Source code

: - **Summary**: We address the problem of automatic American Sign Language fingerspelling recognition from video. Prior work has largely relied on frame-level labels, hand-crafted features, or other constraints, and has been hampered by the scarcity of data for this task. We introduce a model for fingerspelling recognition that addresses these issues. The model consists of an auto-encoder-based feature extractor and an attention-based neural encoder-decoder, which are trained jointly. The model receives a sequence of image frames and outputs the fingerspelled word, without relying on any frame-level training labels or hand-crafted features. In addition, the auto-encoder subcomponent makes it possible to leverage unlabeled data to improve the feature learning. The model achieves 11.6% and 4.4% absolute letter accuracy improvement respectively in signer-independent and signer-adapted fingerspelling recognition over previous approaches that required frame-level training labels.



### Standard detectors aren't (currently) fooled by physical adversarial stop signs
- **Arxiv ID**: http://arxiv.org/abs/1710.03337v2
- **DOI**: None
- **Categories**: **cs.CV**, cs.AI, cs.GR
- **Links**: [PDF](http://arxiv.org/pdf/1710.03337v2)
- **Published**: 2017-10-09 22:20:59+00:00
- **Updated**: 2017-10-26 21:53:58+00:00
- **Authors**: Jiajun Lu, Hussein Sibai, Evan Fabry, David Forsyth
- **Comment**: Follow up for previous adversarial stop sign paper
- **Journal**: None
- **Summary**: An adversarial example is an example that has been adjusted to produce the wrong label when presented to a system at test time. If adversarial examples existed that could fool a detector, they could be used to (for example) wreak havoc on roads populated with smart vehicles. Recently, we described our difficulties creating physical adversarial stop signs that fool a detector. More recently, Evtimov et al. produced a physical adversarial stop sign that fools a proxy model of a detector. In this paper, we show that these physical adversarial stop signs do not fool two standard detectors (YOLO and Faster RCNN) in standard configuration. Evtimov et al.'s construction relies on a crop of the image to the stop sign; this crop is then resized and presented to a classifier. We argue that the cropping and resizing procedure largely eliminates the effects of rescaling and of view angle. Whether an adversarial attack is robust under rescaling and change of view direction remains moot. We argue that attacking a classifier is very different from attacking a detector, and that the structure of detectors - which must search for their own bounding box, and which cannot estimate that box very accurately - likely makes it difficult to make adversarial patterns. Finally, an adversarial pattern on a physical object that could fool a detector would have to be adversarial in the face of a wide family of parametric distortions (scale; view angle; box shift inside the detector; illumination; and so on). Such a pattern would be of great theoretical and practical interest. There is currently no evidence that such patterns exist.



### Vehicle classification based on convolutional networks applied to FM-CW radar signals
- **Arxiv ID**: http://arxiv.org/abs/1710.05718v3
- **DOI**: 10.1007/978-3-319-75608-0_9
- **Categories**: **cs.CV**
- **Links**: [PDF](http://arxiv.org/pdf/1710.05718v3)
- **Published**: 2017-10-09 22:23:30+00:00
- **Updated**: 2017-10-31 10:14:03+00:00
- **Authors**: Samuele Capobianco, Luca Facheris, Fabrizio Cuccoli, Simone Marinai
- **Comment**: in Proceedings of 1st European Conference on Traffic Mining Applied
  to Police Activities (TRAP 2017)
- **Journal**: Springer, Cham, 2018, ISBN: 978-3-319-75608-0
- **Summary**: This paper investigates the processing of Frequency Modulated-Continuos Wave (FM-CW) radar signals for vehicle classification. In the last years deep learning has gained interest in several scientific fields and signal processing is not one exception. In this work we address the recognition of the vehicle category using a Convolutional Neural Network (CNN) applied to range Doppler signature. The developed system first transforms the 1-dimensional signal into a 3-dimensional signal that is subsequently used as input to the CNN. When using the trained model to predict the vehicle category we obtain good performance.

--------------------------------

Reproduce the listing above with each "Summary" replaced by "Abstract". Leave every other character unchanged.

## RESPONSE FOR THIS EXERCISE
Source code

: - **Abstract**: We address the problem of automatic American Sign Language fingerspelling recognition from video. Prior work has largely relied on frame-level labels, hand-crafted features, or other constraints, and has been hampered by the scarcity of data for this task. We introduce a model for fingerspelling recognition that addresses these issues. The model consists of an auto-encoder-based feature extractor and an attention-based neural encoder-decoder, which are trained jointly. The model receives a sequence of image frames and outputs the fingerspelled word, without relying on any frame-level training labels or hand-crafted features. In addition, the auto-encoder subcomponent makes it possible to leverage unlabeled data to improve the feature learning. The model achieves 11.6% and 4.4% absolute letter accuracy improvement respectively in signer-independent and signer-adapted fingerspelling recognition over previous approaches that required frame-level training labels.



### Standard detectors aren't (currently) fooled by physical adversarial stop signs
- **Arxiv ID**: http://arxiv.org/abs/1710.03337v2
- **DOI**: None
- **Categories**: **cs.CV**, cs.AI, cs.GR
- **Links**: [PDF](http://arxiv.org/pdf/1710.03337v2)
- **Published**: 2017-10-09 22:20:59+00:00
- **Updated**: 2017-10-26 21:53:58+00:00
- **Authors**: Jiajun Lu, Hussein Sibai, Evan Fabry, David Forsyth
- **Comment**: Follow up for previous adversarial stop sign paper
- **Journal**: None
- **Abstract**: An adversarial example is an example that has been adjusted to produce the wrong label when presented to a system at test time. If adversarial examples existed that could fool a detector, they could be used to (for example) wreak havoc on roads populated with smart vehicles. Recently, we described our difficulties creating physical adversarial stop signs that fool a detector. More recently, Evtimov et al. produced a physical adversarial stop sign that fools a proxy model of a detector. In this paper, we show that these physical adversarial stop signs do not fool two standard detectors (YOLO and Faster RCNN) in standard configuration. Evtimov et al.'s construction relies on a crop of the image to the stop sign; this crop is then resized and presented to a classifier. We argue that the cropping and resizing procedure largely eliminates the effects of rescaling and of view angle. Whether an adversarial attack is robust under rescaling and change of view direction remains moot. We argue that attacking a classifier is very different from attacking a detector, and that the structure of detectors - which must search for their own bounding box, and which cannot estimate that box very accurately - likely makes it difficult to make adversarial patterns. Finally, an adversarial pattern on a physical object that could fool a detector would have to be adversarial in the face of a wide family of parametric distortions (scale; view angle; box shift inside the detector; illumination; and so on). Such a pattern would be of great theoretical and practical interest. There is currently no evidence that such patterns exist.



### Vehicle classification based on convolutional networks applied to FM-CW radar signals
- **Arxiv ID**: http://arxiv.org/abs/1710.05718v3
- **DOI**: 10.1007/978-3-319-75608-0_9
- **Categories**: **cs.CV**
- **Links**: [PDF](http://arxiv.org/pdf/1710.05718v3)
- **Published**: 2017-10-09 22:23:30+00:00
- **Updated**: 2017-10-31 10:14:03+00:00
- **Authors**: Samuele Capobianco, Luca Facheris, Fabrizio Cuccoli, Simone Marinai
- **Comment**: in Proceedings of 1st European Conference on Traffic Mining Applied
  to Police Activities (TRAP 2017)
- **Journal**: Springer, Cham, 2018, ISBN: 978-3-319-75608-0
- **Abstract**: This paper investigates the processing of Frequency Modulated-Continuos Wave (FM-CW) radar signals for vehicle classification. In the last years deep learning has gained interest in several scientific fields and signal processing is not one exception. In this work we address the recognition of the vehicle category using a Convolutional Neural Network (CNN) applied to range Doppler signature. The developed system first transforms the 1-dimensional signal into a 3-dimensional signal that is subsequently used as input to the CNN. When using the trained model to predict the vehicle category we obtain good performance.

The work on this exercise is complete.